Although the exact date isn’t yet known, the OEM release for Windows 8.1 is likely to occur during the final week of the month. Given that the 26th of August is a Monday, it’s not impossible that this date could follow the OEM release for Windows 8 by exactly one year. OTOH, everybody hates Mondays, so the OEM release could easily fall a bit later in the week instead. But at least one source — Russian language site Microsoftportal.net — has claimed that the RTM (OEM release) date could fall as early as August 16th. In two to four weeks, we’ll know for sure!
The OEM release will be made public soon, probably during the final week of August (just like Windows 8 itself was).

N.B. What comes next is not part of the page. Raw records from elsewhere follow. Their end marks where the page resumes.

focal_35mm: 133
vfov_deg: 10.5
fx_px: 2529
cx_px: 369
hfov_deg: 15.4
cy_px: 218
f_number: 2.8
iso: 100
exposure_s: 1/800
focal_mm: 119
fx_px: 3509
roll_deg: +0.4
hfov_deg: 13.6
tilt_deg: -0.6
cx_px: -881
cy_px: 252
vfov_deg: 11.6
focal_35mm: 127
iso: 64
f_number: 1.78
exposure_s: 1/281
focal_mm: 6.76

What does the OEM release signal?
1. That the OS is final enough to hand over to equipment makers, who will start converting their OS builds to new images, and create the infrastructure necessary to pre-install lots of copies of 8.1 as part of their normal manufacturing process.

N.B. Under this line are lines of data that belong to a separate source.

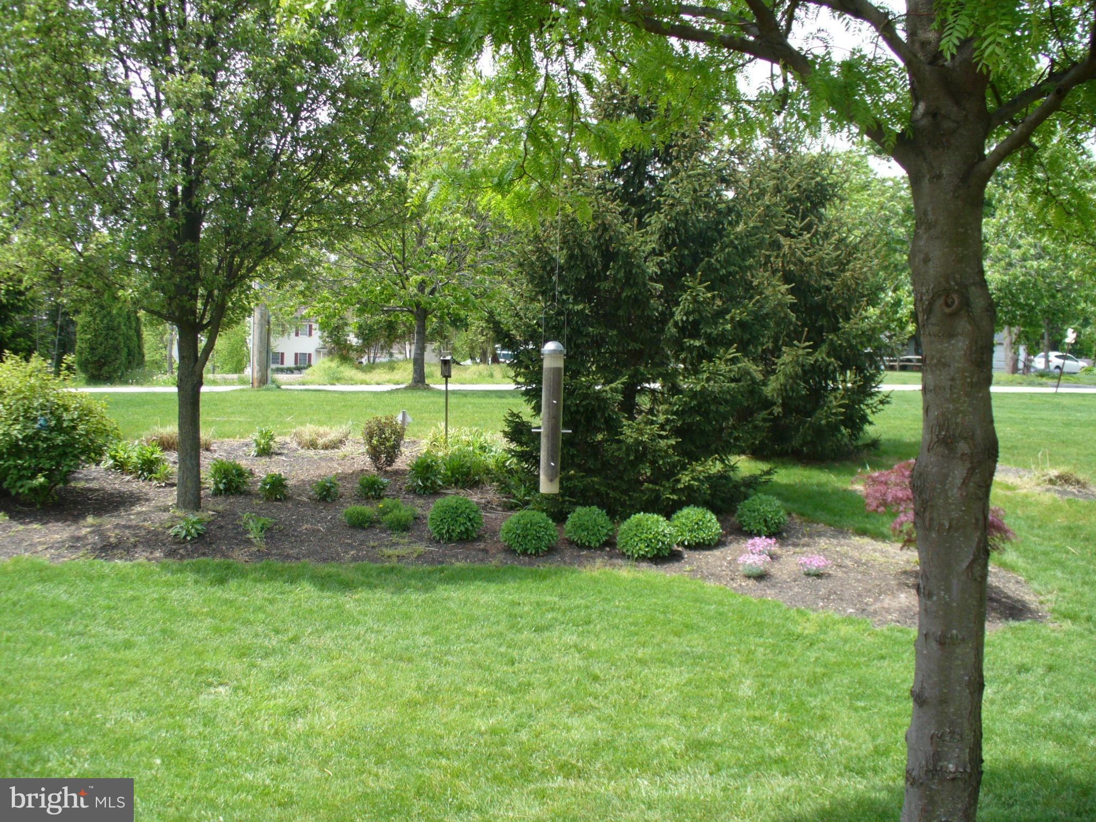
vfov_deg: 38.7
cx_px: 548
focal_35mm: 37
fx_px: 1171
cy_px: 411
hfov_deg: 50.1
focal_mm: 6.1
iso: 80
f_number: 2.8
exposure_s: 1/400
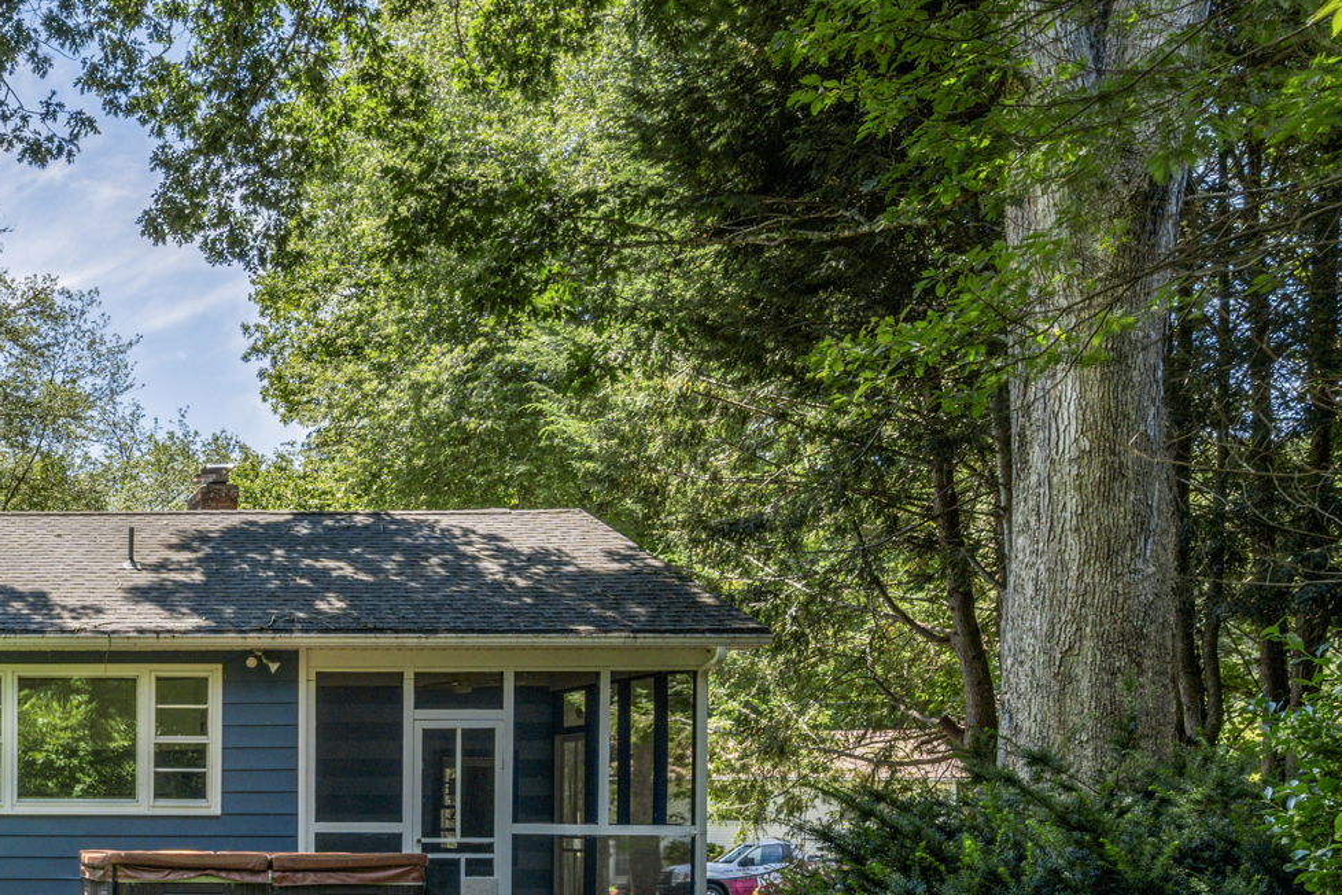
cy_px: 809
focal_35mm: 47
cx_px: -215
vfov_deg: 27.4
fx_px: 1762
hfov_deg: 34.5
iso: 320
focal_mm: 18.5
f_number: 9
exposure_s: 1/50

2. That the OS will be made available through MSDN and the Windows Store to those who wish to upgrade on a onsie-twosie basis, or for organizations that might conceivably wish to start working on their own infrastructure changes to build and distribute Windows 8.1 images (not likely to be a common occurrence, though some early adopters are likely to start digging into the newest desktop version, perhaps including some laggards who are being forced to give up on XP with the end of all support scheduled for next year).
3. That we’ll have a pretty darn good idea of what the final release of Windows 8.1 is going to look like: MS will release updates to the RTM version when the GA (General Availability) release goes public in October, but it’s unlikely to see any major changes after the RTM release gets into the OEMs’ hands.